# What the task requires
Reproduce all of the following lines word for word, keeping every character and line break unchanged.

# Input material
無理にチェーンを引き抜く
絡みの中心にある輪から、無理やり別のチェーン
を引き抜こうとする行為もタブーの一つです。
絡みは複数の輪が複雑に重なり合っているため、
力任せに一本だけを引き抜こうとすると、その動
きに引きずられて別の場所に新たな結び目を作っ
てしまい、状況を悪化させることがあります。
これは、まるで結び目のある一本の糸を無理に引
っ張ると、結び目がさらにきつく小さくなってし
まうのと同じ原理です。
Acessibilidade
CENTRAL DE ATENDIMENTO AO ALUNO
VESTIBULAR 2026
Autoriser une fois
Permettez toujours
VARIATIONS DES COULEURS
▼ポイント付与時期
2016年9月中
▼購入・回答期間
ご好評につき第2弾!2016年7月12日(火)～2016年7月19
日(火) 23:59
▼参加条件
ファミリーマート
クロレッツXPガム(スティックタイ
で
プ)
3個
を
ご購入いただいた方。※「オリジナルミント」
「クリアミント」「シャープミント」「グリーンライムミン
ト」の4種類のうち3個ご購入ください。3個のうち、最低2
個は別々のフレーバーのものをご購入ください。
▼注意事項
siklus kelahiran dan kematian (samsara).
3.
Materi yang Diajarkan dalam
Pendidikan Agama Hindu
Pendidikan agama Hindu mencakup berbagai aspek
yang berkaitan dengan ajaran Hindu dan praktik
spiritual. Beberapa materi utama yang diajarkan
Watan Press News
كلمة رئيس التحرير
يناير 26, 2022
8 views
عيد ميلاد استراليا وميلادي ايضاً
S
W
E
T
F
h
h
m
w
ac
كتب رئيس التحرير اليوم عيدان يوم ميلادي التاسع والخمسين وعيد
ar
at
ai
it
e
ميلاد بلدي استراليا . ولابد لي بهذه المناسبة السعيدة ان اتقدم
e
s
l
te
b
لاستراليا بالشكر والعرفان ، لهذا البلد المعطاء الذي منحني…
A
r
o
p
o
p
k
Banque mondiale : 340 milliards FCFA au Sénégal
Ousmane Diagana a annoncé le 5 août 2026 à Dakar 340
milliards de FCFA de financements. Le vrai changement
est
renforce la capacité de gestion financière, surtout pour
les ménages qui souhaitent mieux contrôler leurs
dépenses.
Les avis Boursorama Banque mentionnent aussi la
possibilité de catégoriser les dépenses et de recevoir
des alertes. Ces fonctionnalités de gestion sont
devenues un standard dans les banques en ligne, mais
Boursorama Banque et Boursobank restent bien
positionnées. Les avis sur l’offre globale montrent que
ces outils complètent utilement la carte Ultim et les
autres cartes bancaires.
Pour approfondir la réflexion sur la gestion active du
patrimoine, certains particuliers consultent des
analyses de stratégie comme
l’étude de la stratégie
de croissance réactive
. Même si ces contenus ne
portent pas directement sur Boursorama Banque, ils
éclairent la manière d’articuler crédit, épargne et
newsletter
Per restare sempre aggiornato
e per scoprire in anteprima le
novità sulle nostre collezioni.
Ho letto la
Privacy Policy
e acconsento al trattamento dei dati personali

# Written response
無理にチェーンを引き抜く
絡みの中心にある輪から、無理やり別のチェーン
を引き抜こうとする行為もタブーの一つです。
絡みは複数の輪が複雑に重なり合っているため、
力任せに一本だけを引き抜こうとすると、その動
きに引きずられて別の場所に新たな結び目を作っ
てしまい、状況を悪化させることがあります。
これは、まるで結び目のある一本の糸を無理に引
っ張ると、結び目がさらにきつく小さくなってし
まうのと同じ原理です。
Acessibilidade
CENTRAL DE ATENDIMENTO AO ALUNO
VESTIBULAR 2026
Autoriser une fois
Permettez toujours
VARIATIONS DES COULEURS
▼ポイント付与時期
2016年9月中
▼購入・回答期間
ご好評につき第2弾!2016年7月12日(火)～2016年7月19
日(火) 23:59
▼参加条件
ファミリーマート
クロレッツXPガム(スティックタイ
で
プ)
3個
を
ご購入いただいた方。※「オリジナルミント」
「クリアミント」「シャープミント」「グリーンライムミン
ト」の4種類のうち3個ご購入ください。3個のうち、最低2
個は別々のフレーバーのものをご購入ください。
▼注意事項
siklus kelahiran dan kematian (samsara).
3.
Materi yang Diajarkan dalam
Pendidikan Agama Hindu
Pendidikan agama Hindu mencakup berbagai aspek
yang berkaitan dengan ajaran Hindu dan praktik
spiritual. Beberapa materi utama yang diajarkan
Watan Press News
كلمة رئيس التحرير
يناير 26, 2022
8 views
عيد ميلاد استراليا وميلادي ايضاً
S
W
E
T
F
h
h
m
w
ac
كتب رئيس التحرير اليوم عيدان يوم ميلادي التاسع والخمسين وعيد
ar
at
ai
it
e
ميلاد بلدي استراليا . ولابد لي بهذه المناسبة السعيدة ان اتقدم
e
s
l
te
b
لاستراليا بالشكر والعرفان ، لهذا البلد المعطاء الذي منحني…
A
r
o
p
o
p
k
Banque mondiale : 340 milliards FCFA au Sénégal
Ousmane Diagana a annoncé le 5 août 2026 à Dakar 340
milliards de FCFA de financements. Le vrai changement
est
renforce la capacité de gestion financière, surtout pour
les ménages qui souhaitent mieux contrôler leurs
dépenses.
Les avis Boursorama Banque mentionnent aussi la
possibilité de catégoriser les dépenses et de recevoir
des alertes. Ces fonctionnalités de gestion sont
devenues un standard dans les banques en ligne, mais
Boursorama Banque et Boursobank restent bien
positionnées. Les avis sur l’offre globale montrent que
ces outils complètent utilement la carte Ultim et les
autres cartes bancaires.
Pour approfondir la réflexion sur la gestion active du
patrimoine, certains particuliers consultent des
analyses de stratégie comme
l’étude de la stratégie
de croissance réactive
. Même si ces contenus ne
portent pas directement sur Boursorama Banque, ils
éclairent la manière d’articuler crédit, épargne et
newsletter
Per restare sempre aggiornato
e per scoprire in anteprima le
novità sulle nostre collezioni.
Ho letto la
Privacy Policy
e acconsento al trattamento dei dati personali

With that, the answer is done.